We do that by crafting and facilitating equity-driven, human-centered design processes that ensure stakeholders most impacted by a design challenge are key collaborators throughout the journey.
We also produce self-initiated projects that contribute to conversation at the intersection of food x equity x design.
A vibrant, sustainable, and just food system that is good for everyone connected to it—including those who grow, care for, manufacture, transport, prepare, serve, sell, and eat food—and where all community members have access to nourishing, culturally meaningful, affordable, and delicious food.
To co-create a more equitable and joyful food system through design.
Our work is grounded in and guided by equity-centered design frameworks, mindsets, and practices, including Liberatory Design.
That means considering history, power dynamics, and our own positionality, as it relates to each project.
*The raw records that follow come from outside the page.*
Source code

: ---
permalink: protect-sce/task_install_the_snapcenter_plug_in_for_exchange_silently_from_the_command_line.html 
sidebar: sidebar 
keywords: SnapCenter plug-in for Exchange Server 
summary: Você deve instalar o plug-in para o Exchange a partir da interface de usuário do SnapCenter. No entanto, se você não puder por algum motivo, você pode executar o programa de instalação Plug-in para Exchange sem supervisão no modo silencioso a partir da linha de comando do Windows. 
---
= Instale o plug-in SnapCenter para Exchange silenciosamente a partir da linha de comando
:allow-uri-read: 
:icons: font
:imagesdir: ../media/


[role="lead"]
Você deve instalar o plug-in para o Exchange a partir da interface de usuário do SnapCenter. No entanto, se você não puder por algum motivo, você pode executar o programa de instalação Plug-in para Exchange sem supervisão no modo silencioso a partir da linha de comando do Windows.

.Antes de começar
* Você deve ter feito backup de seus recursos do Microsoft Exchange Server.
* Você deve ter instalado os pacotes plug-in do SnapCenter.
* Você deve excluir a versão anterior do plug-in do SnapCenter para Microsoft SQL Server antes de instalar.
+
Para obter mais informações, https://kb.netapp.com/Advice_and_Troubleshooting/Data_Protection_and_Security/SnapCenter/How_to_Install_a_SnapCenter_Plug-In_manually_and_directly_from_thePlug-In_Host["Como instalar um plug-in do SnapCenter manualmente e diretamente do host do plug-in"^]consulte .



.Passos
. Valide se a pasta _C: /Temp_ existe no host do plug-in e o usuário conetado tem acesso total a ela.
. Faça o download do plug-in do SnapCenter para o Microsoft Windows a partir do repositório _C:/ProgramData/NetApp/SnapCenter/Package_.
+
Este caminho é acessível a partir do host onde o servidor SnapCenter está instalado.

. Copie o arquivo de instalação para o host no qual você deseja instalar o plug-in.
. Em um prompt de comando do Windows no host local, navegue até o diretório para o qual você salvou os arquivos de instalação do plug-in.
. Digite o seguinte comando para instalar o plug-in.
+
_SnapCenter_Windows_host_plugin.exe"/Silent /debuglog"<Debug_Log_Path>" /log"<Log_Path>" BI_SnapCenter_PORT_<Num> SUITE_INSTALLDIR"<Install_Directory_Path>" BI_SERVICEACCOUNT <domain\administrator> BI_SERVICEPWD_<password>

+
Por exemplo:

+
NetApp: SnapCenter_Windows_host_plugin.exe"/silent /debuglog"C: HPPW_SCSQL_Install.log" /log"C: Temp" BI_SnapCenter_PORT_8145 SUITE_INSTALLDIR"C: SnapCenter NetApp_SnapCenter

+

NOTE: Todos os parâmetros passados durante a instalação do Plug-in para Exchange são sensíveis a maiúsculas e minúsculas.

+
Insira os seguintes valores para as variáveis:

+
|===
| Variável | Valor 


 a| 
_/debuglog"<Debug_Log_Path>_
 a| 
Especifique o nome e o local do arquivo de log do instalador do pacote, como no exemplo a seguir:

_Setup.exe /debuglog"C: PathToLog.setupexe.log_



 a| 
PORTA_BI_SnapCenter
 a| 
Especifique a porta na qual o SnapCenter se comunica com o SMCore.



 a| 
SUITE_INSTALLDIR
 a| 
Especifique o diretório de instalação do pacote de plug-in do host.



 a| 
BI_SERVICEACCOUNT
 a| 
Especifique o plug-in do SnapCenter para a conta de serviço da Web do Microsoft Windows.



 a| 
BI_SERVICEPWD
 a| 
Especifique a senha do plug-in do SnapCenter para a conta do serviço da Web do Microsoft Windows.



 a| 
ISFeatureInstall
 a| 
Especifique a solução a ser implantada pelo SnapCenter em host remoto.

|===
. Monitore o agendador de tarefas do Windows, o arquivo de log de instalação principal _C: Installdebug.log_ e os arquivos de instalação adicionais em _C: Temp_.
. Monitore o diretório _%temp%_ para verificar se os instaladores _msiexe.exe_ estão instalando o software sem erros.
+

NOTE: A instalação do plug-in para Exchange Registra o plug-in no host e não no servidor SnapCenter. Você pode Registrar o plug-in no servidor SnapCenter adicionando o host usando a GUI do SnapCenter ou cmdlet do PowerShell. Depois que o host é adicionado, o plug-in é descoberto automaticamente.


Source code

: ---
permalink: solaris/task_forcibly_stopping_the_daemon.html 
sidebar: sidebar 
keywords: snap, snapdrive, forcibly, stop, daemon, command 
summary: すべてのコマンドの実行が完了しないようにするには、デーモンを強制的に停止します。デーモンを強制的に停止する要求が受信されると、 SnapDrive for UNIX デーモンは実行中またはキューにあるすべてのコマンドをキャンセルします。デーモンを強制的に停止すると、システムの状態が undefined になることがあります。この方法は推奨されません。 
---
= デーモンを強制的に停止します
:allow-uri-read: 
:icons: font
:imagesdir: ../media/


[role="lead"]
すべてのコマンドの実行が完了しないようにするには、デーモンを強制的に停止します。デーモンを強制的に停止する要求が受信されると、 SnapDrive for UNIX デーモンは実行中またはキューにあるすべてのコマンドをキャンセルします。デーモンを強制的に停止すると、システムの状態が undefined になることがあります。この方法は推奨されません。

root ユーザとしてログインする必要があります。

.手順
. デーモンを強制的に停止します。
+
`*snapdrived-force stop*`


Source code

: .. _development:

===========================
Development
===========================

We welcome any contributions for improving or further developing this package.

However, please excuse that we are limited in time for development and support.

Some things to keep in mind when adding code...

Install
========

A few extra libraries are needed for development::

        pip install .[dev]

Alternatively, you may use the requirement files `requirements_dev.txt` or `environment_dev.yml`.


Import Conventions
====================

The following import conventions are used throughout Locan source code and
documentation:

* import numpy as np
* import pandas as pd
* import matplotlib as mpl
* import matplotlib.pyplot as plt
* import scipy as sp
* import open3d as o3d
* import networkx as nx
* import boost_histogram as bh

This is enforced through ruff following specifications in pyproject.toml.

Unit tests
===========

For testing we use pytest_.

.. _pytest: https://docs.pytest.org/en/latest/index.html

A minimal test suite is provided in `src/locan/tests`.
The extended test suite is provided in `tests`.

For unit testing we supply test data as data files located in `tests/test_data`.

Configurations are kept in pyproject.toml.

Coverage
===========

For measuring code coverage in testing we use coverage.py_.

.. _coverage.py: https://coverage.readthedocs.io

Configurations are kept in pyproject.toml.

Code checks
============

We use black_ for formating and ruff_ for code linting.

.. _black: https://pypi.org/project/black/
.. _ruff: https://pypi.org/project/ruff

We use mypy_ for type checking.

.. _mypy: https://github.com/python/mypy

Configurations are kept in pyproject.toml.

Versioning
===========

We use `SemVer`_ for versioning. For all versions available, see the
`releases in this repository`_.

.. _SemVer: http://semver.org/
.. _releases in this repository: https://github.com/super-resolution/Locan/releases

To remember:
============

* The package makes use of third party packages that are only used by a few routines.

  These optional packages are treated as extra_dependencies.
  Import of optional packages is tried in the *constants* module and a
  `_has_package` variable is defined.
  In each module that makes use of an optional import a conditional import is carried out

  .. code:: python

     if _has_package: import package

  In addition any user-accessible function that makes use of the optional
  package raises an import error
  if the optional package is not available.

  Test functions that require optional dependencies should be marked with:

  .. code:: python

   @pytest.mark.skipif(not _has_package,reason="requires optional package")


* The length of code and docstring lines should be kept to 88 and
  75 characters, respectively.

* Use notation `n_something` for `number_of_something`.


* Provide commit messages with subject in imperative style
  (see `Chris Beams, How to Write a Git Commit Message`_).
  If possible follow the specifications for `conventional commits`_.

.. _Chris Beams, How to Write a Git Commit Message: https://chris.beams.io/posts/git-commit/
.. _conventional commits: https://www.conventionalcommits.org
That means practicing humility, investing in relationships, and prioritizing the safety and dignity of all collaborators and community members. And that means ensuring stakeholders most impacted by the work are key partners throughout the journey. In that way, we are facilitators in an emergent design process, structuring the container in which the work takes place, and adapting based on feedback and learning.
This approach can be applied to a wide spectrum of design challenges. Studio Magic Hour specializes in projects that intersect with the food system, and offers four primary services: design strategy roadmapping, workshop facilitation, design coaching, and customized design engagements.
Equity-driven design is a creative + emergent process used for collaborative problem-solving.
Relationships
Collaboration
Humility
Curiosity
Respect
Continuous learning
Recent Projects
Facilitating the participatory co-design of new rural non-congregate summer meal distribution models, in partnership with community caregivers in Florida, Second Harvest of the Big Bend, and Share Our Strength.
Leading a design research initiative exploring BIPoC high school students' relationships with their cultural foodways against the backdrop of American diet culture, in partnership with Hopelab.
My Favorite Things
Sunshine. Wayfarers kickstarter semiotics, quinoa godard dreamcatcher hexagon pop-up hoodie.
Ice cream. Microdosing gochujang keffiyeh salvia. Hoodie knausgaard art party.
my guilty pleasure
Photos! Hashtag fashion axe palo santo fanny pack, ramps cornhole messenger bag asymmetrical.
Studio Magic Hour is based in Maine on the ancestral lands of the Wabanaki people, including Mi’kmaq Nation, Houlton Band of Maliseet Indians, Passamaquoddy Tribe, and Penobscot Nation.